▶ **Document layout analysis data**:
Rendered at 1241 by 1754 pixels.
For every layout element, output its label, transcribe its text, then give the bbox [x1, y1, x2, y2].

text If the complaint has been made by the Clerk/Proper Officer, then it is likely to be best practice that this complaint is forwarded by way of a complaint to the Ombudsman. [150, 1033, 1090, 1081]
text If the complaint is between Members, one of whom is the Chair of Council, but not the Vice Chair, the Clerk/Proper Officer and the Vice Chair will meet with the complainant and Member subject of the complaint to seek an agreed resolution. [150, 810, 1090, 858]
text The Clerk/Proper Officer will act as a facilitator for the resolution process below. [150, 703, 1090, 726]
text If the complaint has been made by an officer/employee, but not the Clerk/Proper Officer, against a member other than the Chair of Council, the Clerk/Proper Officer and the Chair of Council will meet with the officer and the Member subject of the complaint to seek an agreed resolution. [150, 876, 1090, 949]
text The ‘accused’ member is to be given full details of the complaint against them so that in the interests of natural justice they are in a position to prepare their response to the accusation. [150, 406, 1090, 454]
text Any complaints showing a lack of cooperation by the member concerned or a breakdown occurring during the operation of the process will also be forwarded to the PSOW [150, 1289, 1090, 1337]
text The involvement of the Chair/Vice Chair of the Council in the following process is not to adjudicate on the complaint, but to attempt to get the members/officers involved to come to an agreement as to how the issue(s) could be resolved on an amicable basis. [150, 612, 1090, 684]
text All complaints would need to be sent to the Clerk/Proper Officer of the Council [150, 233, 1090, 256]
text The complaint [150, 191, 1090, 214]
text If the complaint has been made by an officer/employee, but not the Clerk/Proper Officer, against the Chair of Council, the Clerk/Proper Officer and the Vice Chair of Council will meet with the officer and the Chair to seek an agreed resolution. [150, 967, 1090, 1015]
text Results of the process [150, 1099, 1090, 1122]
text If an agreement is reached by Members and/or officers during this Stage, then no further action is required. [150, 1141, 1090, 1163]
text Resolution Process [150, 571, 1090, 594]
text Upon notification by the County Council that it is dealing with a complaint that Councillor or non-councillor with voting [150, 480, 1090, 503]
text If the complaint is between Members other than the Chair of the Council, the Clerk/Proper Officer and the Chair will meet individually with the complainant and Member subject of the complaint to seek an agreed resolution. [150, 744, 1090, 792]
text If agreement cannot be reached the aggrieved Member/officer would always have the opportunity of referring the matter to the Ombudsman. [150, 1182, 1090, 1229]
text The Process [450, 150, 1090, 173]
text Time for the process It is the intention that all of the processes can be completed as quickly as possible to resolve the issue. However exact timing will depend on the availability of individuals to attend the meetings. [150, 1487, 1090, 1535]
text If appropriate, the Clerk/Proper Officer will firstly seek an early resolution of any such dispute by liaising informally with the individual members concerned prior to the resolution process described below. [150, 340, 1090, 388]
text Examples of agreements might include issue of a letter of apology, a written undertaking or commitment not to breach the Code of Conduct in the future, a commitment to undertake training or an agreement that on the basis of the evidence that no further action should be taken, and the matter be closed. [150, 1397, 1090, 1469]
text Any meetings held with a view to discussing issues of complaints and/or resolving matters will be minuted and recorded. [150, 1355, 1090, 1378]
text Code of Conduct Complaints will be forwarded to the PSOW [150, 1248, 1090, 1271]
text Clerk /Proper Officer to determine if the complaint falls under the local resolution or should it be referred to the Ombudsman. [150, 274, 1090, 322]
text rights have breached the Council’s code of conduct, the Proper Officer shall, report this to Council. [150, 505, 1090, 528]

▶ **REQUIRED WORK**: Pick from the records each line that contains the word "employee" and show it.

▶ **EXPECTED ANSWER**:
text If the complaint has been made by an officer/employee, but not the Clerk/Proper Officer, against a member other than the Chair of Council, the Clerk/Proper Officer and the Chair of Council will meet with the officer and the Member subject of the complaint to seek an agreed resolution. [150, 876, 1090, 949]
text If the complaint has been made by an officer/employee, but not the Clerk/Proper Officer, against the Chair of Council, the Clerk/Proper Officer and the Vice Chair of Council will meet with the officer and the Chair to seek an agreed resolution. [150, 967, 1090, 1015]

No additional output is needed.